According to Forbes magazine, which counts the number of billionaires in the world every year, only 15 of the 2,755 billionaires, or less than one percent, are Black, and one of them was born in Jamaica. Nine of the 15 Black billionaires are Americans; only two of the 15 are women, which includes the world’s newest billionaire, superstar recording artist/entrepreneur Rihanna.
The Jamaican Canadian billionaire is Michael Lee-Chin, a businessman and philanthropist whose fortune totals $1.6 billion in 2022. Lee-Chin reached his billionaire status by investing in National Commercial Bank Jamaica, AIC Limited, and various other companies. Lee-Chin, who holds dual citizenship in Jamaica and Canada, is the chair and CEO of Portland Holdings Inc., a privately held investment firm based in Ontario, Canada. He was named the chair of the Government of Jamaica’s Economic Growth Council in 2016 and was appointed to the Order of Ontario in 2017. He has made numerous large donations to the Royal Ontario Museum, McMaster University, and the Joseph Brant Hospital Foundation. He also served as chancellor of Wilfrid Laurier University.
He made a $10 million gift to the University of Toronto’s Rotman School of Management to establish the Michael Lee-Chin Family Institute for Corporate Citizenship. The mission of the Institute is to help current and future business leaders combine corporate citizenship with their business strategies and practices.

Michael Lee-Chin was born in 1951 in Port Antonio, Jamaica, to parents Aston Lee and Hyacinth Gloria Chen, both of whom had biracial African and Chinese Jamaican ancestry. His mother, who married Vincent Chen when Michael was seven years old, sold Avon products and worked as a bookkeeper, and his stepfather ran a local grocery. Michael attended Titchfield High School from 1962 to 1969. He had his first job working on a landscaping team at the Frenchman’s Cove Hotel in 1965, and in 1966, he worked for the summer as an engine room cleaner on the Jamaica Queen cruise ship. He traveled to Canada in 1970 under a scholarship program sponsored by Jamaica’s government to study Civil Engineering at McMaster University, graduating in 1974.
After obtaining his engineering degree, Lee-Chin worked for the Jamaican government as a road engineer, but he returned to Canada to pursue graduate studies in business and then worked for two years at Investors Group as a financial advisor. In 1979, he went to work for Regal Capital Planners as a regional manager. In 1983, while working at the firm, he took out a loan for C$500,000 from the Continental Bank of Canada to buy a stake in the MacKenzie Financial Group, forming Kicks Athletics with Andrew Gayle, and four years later, in 1987, his investment was worth C$3.5 million. He went on to own and/or operate many business ventures during his career, including the National Commercial Bank Jamaica (NCB), Radio Jamaica, the Reggae Beach and Trident Hotel resorts in Jamaica, Total Finance Bank of Trinidad and Tobago Ltd., and Wallenford Coffee.

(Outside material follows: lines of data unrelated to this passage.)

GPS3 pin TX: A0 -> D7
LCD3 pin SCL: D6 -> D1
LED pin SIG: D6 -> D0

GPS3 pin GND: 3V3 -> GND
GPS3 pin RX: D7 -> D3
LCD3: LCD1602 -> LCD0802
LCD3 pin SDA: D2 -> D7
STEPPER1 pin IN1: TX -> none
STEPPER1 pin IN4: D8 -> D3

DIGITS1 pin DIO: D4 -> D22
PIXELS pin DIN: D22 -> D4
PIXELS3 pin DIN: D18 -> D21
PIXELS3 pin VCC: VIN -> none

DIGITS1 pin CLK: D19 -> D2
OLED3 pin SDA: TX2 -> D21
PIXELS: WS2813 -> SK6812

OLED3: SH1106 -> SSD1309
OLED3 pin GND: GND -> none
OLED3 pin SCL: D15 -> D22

The other 14 Black billionaires in the world include American actor, producer, and screenwriter Tyler Perry with $1 billion; American hip-hop mogul Jay-Z with $1.4 million; mobile phone entrepreneur Strive Masiyiwa of Zimbabwe with $1.5 billion; American basketball superstar Michael Jordan with $1.6 billion; recording star Rihanna of The Bahamas with $1.7 billion; American recording artist and entrepreneur Kanye West with $1.8 billion; American Alex Karp, co-founder and CEO of the Palantir Technologies software firm; American media mogul and entrepreeur Oprah Winfrey with $2.7 billion; Patrice Motsepe, founder and chair of African Rainbow Minerals and the first Black African to be listed by Forbes with $2.9 billion; American David Steward, co-founder and chair of World Wide Technology with $3.7 billion; Abdulsamad Rabiu of Nigeria, founder of BUA Group with $4.9 billion; American Robert F. Smith, founder of private equity firm Vista Equity Partners with $6 billion; Nigeria’s second-richest man and telecom/oil production entrepreneur Mike Adenuga with $6.1 billion; and Nigeria’s Aliko Dangote, named richest man in Africa and founder and owner of almost 88 percent of publicly-traded Dangote Cement.